### WORK TO BE COMPLETED
Report each line from the data below that holds the word "können".

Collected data
========================================================================

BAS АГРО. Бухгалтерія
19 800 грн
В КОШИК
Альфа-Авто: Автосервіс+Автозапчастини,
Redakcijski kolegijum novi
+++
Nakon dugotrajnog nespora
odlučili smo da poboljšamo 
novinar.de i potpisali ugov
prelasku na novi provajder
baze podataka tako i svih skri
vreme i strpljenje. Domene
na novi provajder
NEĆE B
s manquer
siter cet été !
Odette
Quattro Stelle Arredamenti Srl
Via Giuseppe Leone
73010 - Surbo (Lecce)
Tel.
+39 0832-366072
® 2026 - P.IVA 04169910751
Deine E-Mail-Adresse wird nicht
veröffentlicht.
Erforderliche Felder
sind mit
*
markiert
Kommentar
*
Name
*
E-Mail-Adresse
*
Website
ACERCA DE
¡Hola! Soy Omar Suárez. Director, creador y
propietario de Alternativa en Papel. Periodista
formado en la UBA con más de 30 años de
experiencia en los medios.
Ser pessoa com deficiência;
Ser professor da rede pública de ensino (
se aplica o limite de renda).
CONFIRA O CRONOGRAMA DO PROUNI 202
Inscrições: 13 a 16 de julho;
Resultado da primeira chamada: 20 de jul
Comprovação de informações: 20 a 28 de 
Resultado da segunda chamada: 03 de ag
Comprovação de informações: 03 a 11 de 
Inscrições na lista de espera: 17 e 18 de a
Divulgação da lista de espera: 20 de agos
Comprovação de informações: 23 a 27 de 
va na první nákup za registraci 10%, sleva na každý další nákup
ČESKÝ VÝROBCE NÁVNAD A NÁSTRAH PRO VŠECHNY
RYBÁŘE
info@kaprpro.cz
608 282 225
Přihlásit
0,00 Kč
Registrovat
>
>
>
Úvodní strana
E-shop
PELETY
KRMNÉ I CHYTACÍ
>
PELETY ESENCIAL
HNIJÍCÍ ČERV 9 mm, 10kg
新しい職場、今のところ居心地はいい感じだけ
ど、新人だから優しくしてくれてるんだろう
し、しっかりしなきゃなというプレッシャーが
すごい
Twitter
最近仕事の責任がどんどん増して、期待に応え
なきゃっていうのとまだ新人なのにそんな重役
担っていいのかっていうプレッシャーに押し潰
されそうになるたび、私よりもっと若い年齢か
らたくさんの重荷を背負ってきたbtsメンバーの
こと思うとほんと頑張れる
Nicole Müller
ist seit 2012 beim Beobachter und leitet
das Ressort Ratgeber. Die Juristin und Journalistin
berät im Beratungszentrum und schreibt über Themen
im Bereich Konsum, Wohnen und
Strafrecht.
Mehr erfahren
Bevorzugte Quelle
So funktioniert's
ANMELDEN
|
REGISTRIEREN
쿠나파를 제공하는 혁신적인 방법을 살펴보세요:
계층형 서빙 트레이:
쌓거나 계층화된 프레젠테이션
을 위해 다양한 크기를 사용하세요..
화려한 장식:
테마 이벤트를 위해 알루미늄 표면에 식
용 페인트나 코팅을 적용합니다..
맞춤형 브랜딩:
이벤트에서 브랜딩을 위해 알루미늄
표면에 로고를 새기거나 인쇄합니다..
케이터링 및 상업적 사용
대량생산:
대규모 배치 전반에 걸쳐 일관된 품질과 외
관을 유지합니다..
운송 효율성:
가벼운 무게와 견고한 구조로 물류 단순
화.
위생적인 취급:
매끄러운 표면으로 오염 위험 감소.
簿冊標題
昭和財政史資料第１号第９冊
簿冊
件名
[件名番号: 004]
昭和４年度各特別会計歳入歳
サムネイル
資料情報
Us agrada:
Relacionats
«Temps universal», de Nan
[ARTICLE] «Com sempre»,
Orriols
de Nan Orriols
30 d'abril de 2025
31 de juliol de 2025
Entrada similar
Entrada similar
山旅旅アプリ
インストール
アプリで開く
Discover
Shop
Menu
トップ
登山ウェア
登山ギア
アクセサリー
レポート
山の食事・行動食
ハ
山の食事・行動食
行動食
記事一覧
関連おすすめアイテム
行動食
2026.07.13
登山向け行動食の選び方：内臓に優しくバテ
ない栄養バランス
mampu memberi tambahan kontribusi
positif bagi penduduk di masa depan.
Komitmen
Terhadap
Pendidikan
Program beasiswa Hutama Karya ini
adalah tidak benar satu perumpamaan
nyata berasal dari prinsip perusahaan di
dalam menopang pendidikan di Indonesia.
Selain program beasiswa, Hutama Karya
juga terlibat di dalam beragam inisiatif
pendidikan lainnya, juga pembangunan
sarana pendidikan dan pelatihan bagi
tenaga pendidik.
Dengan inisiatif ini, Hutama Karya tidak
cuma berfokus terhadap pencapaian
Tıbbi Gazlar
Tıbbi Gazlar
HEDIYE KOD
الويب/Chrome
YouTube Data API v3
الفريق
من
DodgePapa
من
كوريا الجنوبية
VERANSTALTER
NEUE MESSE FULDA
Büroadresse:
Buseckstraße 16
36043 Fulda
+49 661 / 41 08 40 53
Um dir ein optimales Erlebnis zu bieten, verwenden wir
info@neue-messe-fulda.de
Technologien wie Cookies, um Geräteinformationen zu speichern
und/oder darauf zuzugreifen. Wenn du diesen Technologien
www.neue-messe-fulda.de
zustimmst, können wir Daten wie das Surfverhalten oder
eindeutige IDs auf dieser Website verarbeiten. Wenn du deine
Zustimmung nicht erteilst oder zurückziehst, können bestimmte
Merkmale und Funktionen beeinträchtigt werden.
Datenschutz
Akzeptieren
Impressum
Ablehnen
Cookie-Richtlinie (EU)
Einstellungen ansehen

========================================================================

### SOLUTION TO THE PROBLEM
zustimmst, können wir Daten wie das Surfverhalten oder
Zustimmung nicht erteilst oder zurückziehst, können bestimmte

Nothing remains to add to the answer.